Updated size for X,y,m,theta
(100, 3) ----> X
(100, 1) -----> y
100 ----> m
(3, 1) ----> theta
This is how I initialize X,y,m:
data = pd.read_csv('ex2data1.txt', sep=",", header=None)
data.columns = ['x1', 'x2', 'y']
x1 = data.iloc[:, 0].values[:, None]
x2 = data.iloc[:, 1].values[:, None]
y = data.iloc[:, 2].values[:, None]
# join x1 and x2 to make one array of X
X = np.concatenate((x1, x2), axis=1)
m, n = X.shape
ex2data1.txt:
34.62365962451697,78.0246928153624,0
30.28671076822607,43.89499752400101,0
35.84740876993872,72.90219802708364,0
.....
If it helps, I am trying to re-code one of the homework assignments for the Coursera's ML course by Andrew Ng in python
Finally, I figured out what the problem in my initial program was.

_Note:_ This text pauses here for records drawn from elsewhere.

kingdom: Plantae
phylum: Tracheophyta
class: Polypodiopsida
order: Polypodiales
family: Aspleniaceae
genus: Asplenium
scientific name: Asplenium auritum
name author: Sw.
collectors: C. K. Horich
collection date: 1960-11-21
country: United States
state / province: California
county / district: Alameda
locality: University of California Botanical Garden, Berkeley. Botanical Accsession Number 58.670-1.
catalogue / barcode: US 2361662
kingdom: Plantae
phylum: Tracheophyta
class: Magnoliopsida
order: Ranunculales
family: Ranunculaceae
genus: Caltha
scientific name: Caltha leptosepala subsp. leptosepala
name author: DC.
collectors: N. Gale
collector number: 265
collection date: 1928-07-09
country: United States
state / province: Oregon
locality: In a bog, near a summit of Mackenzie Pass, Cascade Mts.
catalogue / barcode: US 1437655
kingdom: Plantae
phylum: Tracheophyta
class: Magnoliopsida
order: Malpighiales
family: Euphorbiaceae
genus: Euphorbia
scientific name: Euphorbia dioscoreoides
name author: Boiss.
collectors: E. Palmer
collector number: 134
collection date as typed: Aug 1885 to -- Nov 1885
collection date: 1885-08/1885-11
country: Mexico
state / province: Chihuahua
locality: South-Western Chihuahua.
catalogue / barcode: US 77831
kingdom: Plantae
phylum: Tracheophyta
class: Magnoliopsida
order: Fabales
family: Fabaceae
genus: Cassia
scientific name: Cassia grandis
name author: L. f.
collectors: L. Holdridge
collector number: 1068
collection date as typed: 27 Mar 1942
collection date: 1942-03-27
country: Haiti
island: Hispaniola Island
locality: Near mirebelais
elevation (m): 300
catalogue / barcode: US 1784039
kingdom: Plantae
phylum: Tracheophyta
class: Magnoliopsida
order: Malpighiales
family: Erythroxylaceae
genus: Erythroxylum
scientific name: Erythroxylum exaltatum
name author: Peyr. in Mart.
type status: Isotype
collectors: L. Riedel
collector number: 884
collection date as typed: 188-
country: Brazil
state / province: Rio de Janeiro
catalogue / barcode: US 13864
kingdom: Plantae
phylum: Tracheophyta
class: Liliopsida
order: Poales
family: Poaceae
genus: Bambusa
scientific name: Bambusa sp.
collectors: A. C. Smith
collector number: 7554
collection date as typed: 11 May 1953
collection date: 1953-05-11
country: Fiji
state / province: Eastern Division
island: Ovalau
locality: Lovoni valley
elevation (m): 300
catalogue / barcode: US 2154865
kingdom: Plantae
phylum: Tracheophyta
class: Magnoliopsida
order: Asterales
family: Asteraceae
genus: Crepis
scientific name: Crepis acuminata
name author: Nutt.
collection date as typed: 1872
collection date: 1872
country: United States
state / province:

My 'y' was (100, 1) and the fmin_cg expects (100, ). Once I flattened my 'y' it no longer threw the initial error. But, the optimization wasn't working still.
Warning: Desired error not necessarily achieved due to precision loss.
Current function value: 0.693147
Iterations: 0
Function evaluations: 43
Gradient evaluations: 41
This was the same as what I achieved without optimization.
I figured out the way to optimize this was to use the 'Nelder-Mead' method. I followed this answer: scipy is not optimizing and returns "Desired error not necessarily achieved due to precision loss"
Result = op.minimize(fun = costFn,
x0 = initial_theta,
args = (X, y, m),
method = 'Nelder-Mead',
options={'disp': True})#,
#jac = grad)
This method doesn't need a 'jacobian'.
I got the results I was looking for,
Optimization terminated successfully.
Current function value: 0.203498
Iterations: 157
Function evaluations: 287
Well, since I don't know exactly how your initializing m, X, y, and theta I had to make some assumptions. Hopefully my answer is relevant:
import numpy as np
from scipy.optimize import fmin_cg
from scipy.special import expit
def costFn(theta, X, y, m):
# expit is the same as sigmoid, but faster
h = expit(X.dot(theta))
# instead of 1/m, I take the mean
J = np.mean((-(y * np.log(h))) - ((1-y) * np.log(1-h)))
return J #should be a scalar
def grad(theta, X, y, m):
h = expit(X.dot(theta))
J = np.mean((-(y * np.log(h))) - ((1-y) * np.log(1-h)))
gg = (X.T.dot(h-y))
return gg.flatten()
# initialize matrices
X = np.random.randn(100,3)
y = np.random.randn(100,) #this apparently needs to be a 1-d vector
m = np.ones((3,)) # not using m, used np.mean for a weighted sum (see ali_m's comment)
theta = np.ones((3,1))
xopt = fmin_cg(costFn, fprime=grad, x0=theta, args=(X, y, m), maxiter=400, disp=True, full_output=True )
While the code runs, I don't know enough about your problem to know if this is what you're looking for. But hopefully this can help you understand the problem better. One way to check your answer is to call fmin_cg with fprime=None and see how the answers compare.